Problem to work on>
Starting at the first line of the entries below, restate each line exactly until you reach the line with "VAN RIJ: Europe", and print that one too. Leave the pictures out and stop there.

Available data Start Marker

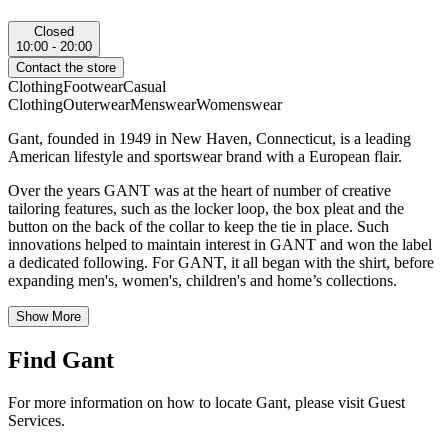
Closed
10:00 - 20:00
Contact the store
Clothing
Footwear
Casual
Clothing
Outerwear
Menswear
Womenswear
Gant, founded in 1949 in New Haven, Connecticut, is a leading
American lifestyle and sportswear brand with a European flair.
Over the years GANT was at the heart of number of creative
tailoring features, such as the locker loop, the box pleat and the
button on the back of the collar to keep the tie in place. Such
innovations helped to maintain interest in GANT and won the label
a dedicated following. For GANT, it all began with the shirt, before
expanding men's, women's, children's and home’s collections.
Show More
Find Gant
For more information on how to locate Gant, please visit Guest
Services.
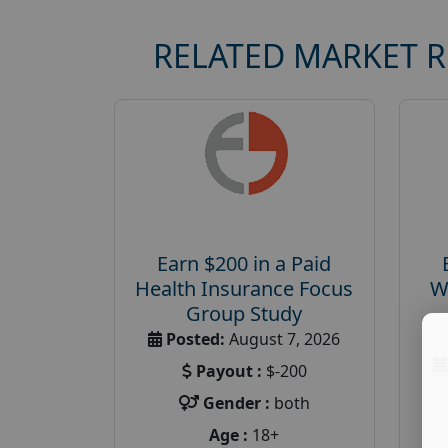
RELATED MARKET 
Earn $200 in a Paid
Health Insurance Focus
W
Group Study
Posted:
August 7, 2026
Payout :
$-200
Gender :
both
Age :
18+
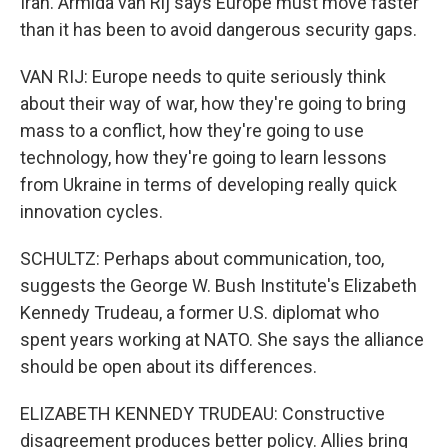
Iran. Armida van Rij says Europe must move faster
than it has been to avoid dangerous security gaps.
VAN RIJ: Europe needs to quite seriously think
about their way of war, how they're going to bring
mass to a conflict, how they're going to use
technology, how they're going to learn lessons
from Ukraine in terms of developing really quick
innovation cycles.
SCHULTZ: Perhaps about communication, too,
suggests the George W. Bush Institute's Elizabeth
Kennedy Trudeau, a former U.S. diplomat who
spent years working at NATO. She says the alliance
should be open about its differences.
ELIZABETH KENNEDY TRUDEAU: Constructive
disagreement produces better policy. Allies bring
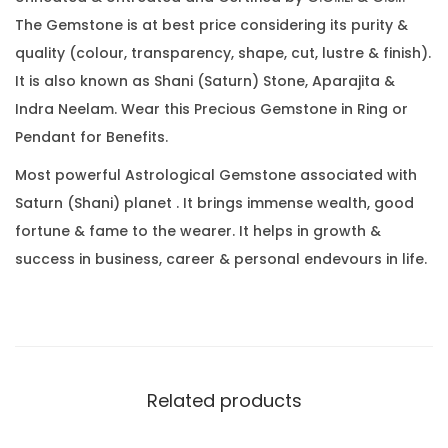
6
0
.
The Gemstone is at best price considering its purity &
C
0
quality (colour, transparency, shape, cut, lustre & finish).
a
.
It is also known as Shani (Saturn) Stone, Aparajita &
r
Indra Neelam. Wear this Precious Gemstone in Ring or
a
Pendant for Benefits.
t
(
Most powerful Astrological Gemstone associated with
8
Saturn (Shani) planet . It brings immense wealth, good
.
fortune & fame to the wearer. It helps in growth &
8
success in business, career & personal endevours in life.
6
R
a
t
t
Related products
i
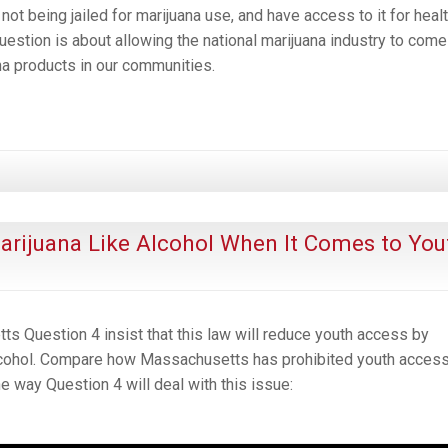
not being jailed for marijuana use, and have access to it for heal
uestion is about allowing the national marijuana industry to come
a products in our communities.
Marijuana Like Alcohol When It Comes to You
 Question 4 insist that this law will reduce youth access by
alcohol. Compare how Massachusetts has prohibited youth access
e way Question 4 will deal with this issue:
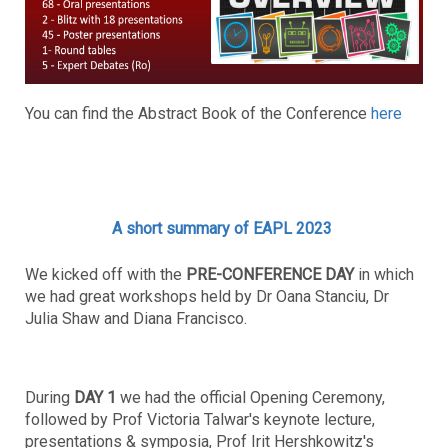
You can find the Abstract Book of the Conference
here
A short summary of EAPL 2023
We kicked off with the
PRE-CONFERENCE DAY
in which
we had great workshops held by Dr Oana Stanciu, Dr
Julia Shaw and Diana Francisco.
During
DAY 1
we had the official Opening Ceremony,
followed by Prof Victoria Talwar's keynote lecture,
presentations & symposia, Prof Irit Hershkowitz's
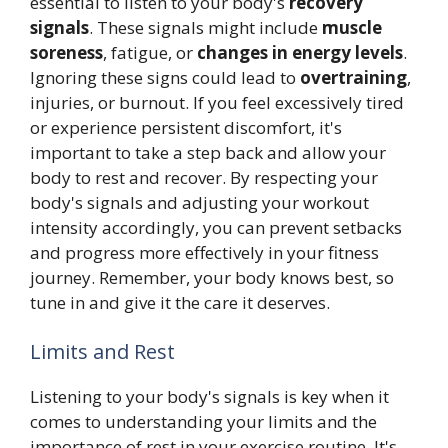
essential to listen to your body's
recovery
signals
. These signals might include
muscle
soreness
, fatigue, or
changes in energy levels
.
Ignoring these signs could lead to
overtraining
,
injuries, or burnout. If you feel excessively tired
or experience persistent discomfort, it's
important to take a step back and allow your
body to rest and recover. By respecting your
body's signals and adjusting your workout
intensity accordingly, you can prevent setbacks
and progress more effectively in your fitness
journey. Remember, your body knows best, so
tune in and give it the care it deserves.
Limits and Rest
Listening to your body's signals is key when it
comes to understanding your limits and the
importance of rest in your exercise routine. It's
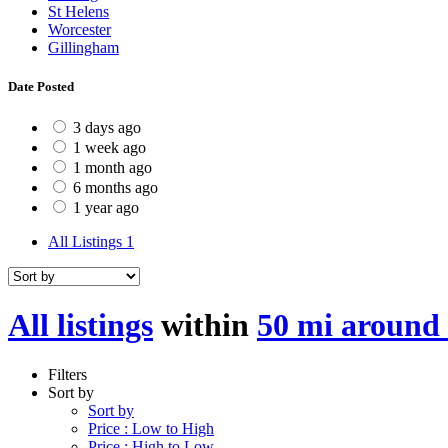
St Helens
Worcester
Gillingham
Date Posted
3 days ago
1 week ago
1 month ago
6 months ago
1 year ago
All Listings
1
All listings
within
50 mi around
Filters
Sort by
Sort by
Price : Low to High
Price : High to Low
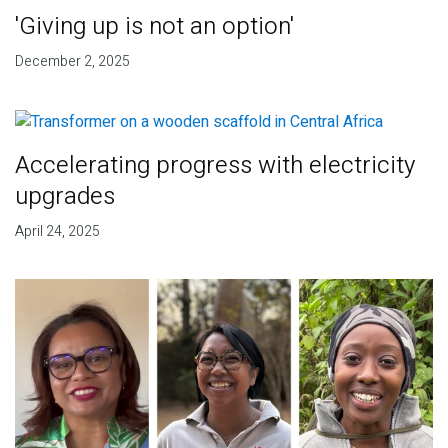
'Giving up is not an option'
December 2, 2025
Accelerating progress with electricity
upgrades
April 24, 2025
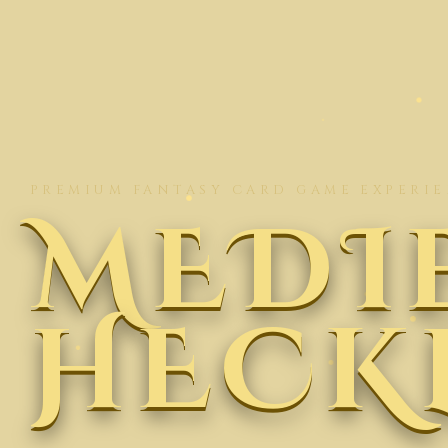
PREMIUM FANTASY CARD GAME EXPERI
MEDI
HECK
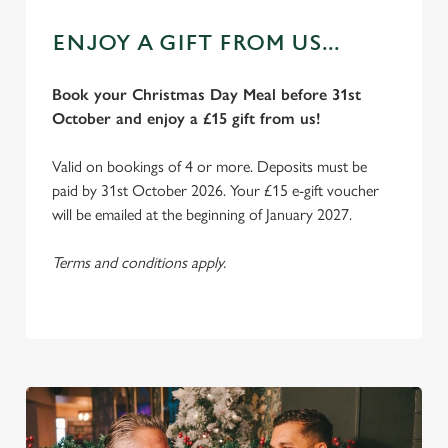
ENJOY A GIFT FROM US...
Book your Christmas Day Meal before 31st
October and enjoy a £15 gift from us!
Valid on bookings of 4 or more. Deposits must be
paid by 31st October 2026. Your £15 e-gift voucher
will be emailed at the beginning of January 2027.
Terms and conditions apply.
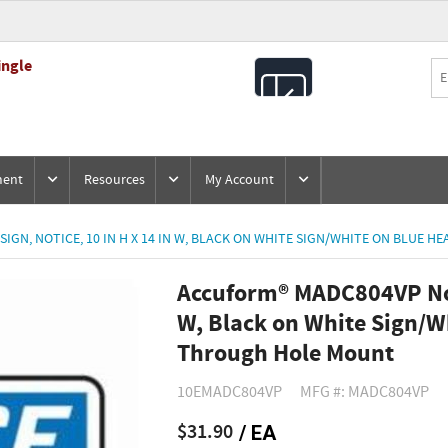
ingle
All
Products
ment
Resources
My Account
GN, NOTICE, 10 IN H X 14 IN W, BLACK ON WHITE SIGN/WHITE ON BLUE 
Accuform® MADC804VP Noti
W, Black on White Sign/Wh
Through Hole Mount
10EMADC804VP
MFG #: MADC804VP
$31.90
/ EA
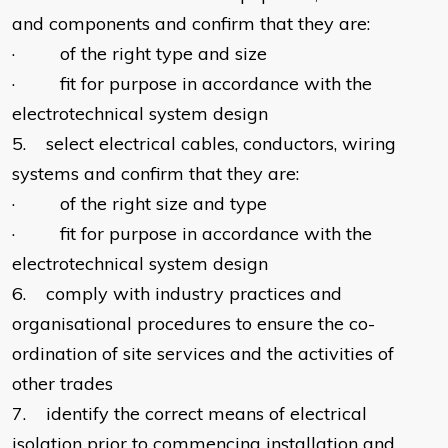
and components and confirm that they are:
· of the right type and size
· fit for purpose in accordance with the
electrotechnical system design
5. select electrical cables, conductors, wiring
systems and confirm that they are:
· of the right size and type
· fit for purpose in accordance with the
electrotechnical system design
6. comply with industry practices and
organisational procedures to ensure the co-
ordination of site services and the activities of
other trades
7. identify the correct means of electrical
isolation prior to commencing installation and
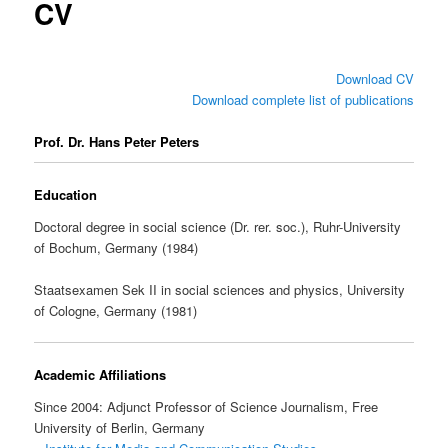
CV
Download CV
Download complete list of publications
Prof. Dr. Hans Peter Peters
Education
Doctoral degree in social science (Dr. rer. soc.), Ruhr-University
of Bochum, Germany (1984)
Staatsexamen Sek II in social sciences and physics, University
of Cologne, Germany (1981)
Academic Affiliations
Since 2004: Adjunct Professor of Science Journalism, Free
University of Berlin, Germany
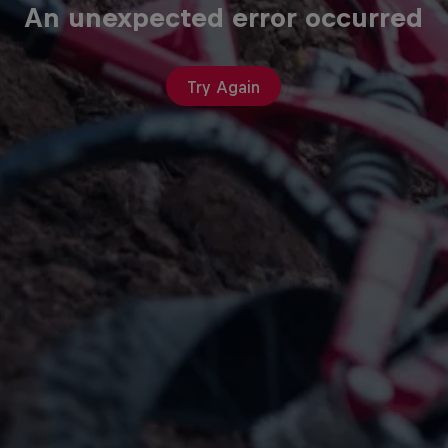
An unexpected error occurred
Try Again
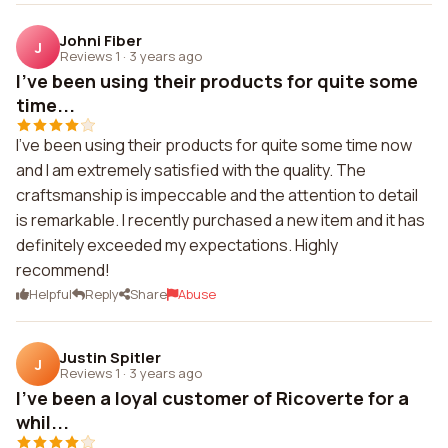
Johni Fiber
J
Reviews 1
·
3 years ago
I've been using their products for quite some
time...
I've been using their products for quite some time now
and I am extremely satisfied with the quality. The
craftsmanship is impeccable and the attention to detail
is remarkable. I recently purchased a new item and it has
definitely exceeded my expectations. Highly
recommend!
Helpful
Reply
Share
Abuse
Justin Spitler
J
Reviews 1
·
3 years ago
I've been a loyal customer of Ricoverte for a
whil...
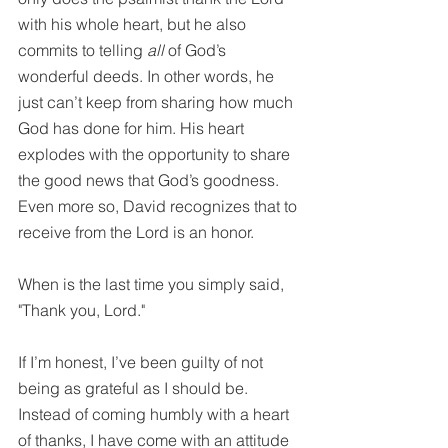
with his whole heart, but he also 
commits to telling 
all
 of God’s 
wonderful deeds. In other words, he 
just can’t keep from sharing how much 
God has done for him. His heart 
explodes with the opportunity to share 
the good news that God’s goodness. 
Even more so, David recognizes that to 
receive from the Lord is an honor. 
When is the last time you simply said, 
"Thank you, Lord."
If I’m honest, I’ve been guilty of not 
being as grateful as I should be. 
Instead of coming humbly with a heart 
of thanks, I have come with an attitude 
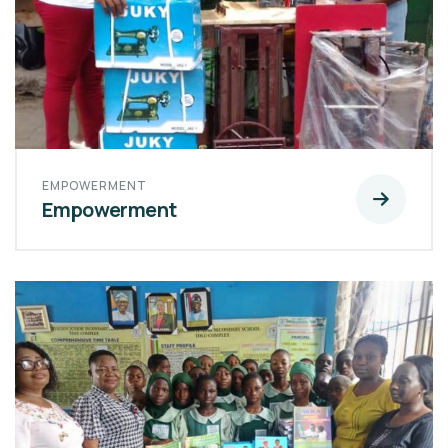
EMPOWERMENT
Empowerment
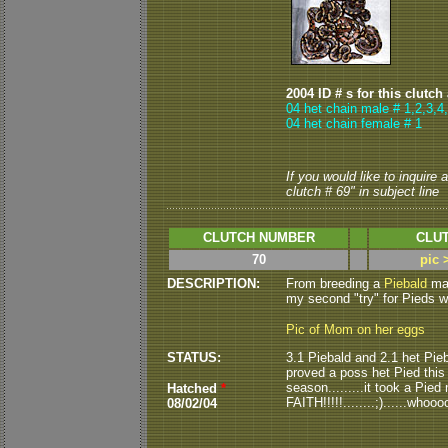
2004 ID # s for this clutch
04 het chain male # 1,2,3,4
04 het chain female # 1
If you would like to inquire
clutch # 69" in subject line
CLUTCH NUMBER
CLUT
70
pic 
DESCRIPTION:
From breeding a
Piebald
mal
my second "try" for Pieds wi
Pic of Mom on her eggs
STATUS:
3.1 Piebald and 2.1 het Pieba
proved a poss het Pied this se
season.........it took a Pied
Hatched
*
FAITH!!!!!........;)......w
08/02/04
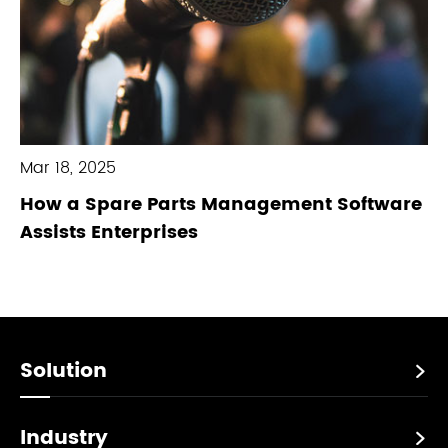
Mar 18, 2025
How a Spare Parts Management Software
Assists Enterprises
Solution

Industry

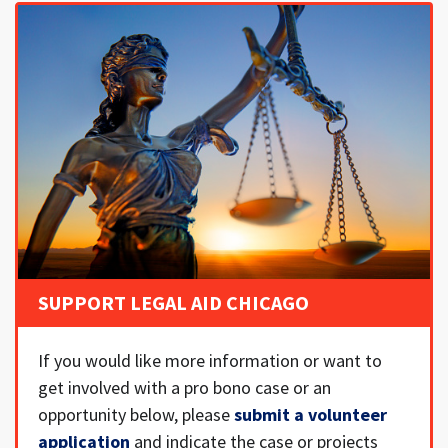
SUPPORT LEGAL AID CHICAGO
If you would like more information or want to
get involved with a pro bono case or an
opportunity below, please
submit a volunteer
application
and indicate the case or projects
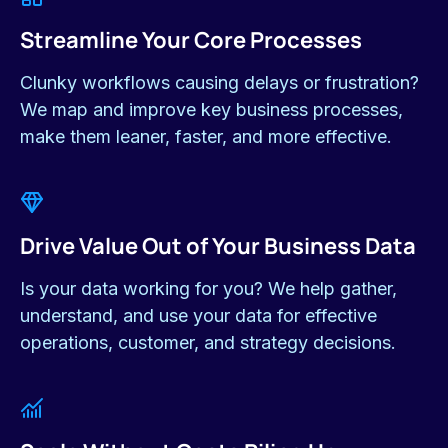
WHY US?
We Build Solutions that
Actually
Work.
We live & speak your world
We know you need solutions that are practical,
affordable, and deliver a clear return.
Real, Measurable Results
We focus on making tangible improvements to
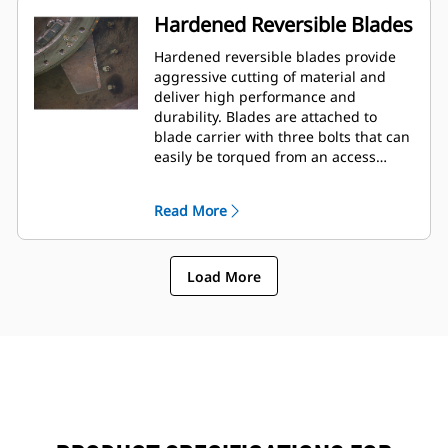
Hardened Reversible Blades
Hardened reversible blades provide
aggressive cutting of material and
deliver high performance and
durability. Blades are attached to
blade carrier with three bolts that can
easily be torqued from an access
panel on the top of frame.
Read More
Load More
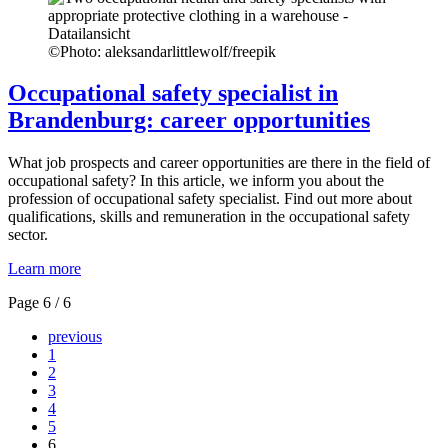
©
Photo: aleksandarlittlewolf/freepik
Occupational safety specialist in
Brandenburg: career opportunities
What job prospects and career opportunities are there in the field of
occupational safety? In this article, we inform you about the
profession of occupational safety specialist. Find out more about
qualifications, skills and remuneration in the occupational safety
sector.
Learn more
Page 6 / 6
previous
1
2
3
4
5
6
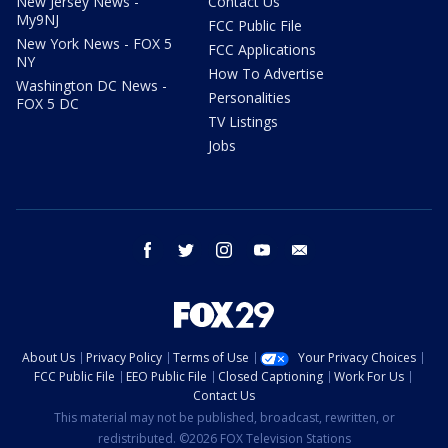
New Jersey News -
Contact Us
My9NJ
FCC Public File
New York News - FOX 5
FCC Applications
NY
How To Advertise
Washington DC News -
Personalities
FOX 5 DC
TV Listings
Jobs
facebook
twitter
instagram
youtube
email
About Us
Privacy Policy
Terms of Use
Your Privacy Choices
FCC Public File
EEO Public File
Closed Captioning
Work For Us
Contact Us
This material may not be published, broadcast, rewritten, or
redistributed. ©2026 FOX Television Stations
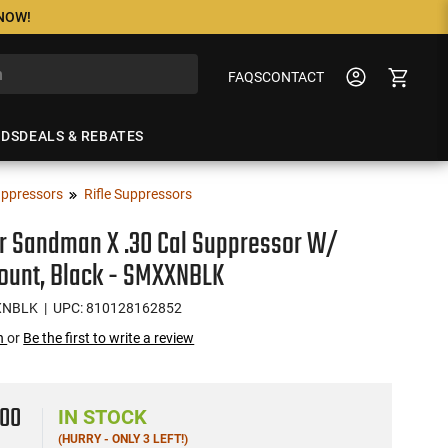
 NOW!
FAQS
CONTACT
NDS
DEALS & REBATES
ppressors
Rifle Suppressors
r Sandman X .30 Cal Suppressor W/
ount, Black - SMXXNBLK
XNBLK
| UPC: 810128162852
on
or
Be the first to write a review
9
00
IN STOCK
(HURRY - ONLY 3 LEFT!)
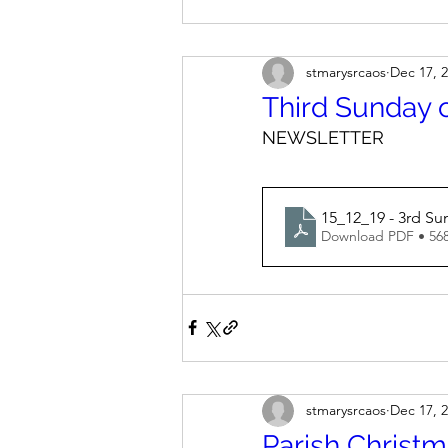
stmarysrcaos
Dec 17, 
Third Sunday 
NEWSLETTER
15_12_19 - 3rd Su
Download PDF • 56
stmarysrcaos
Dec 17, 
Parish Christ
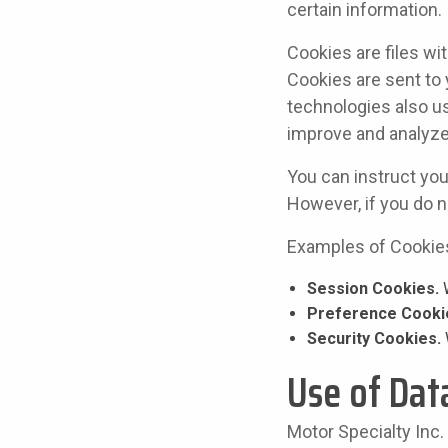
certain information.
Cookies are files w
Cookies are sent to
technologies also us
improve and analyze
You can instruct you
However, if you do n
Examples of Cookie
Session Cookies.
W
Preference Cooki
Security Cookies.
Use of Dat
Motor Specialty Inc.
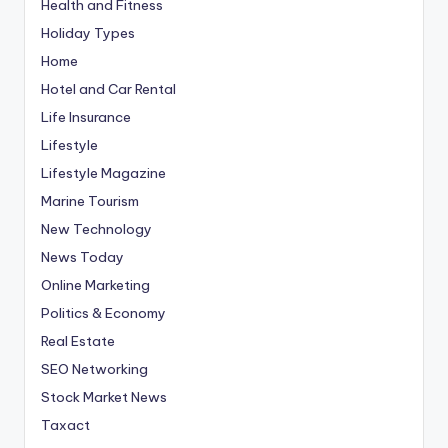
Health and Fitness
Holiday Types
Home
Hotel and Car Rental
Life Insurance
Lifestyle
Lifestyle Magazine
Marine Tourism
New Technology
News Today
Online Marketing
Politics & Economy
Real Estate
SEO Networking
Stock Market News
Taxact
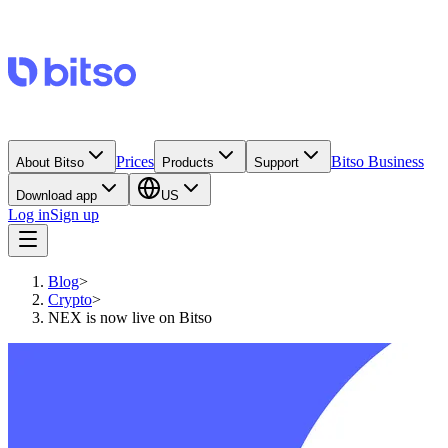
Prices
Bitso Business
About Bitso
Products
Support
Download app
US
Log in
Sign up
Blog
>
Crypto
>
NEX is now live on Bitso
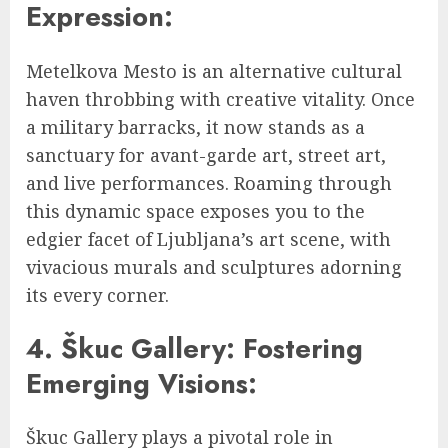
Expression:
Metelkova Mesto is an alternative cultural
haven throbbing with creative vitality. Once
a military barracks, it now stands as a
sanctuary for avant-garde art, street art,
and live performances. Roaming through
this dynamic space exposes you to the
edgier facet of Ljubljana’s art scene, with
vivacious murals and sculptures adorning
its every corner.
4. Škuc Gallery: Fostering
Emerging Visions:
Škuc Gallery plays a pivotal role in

Available data End Marker

Response to this task>
Closed
10:00 - 20:00
Contact the store
Clothing
Footwear
Casual
Clothing
Outerwear
Menswear
Womenswear
Gant, founded in 1949 in New Haven, Connecticut, is a leading
American lifestyle and sportswear brand with a European flair.
Over the years GANT was at the heart of number of creative
tailoring features, such as the locker loop, the box pleat and the
button on the back of the collar to keep the tie in place. Such
innovations helped to maintain interest in GANT and won the label
a dedicated following. For GANT, it all began with the shirt, before
expanding men's, women's, children's and home’s collections.
Show More
Find Gant
For more information on how to locate Gant, please visit Guest
Services.
RELATED MARKET 
Earn $200 in a Paid
Health Insurance Focus
W
Group Study
Posted:
August 7, 2026
Payout :
$-200
Gender :
both
Age :
18+
Iran. Armida van Rij says Europe must move faster
than it has been to avoid dangerous security gaps.
VAN RIJ: Europe needs to quite seriously think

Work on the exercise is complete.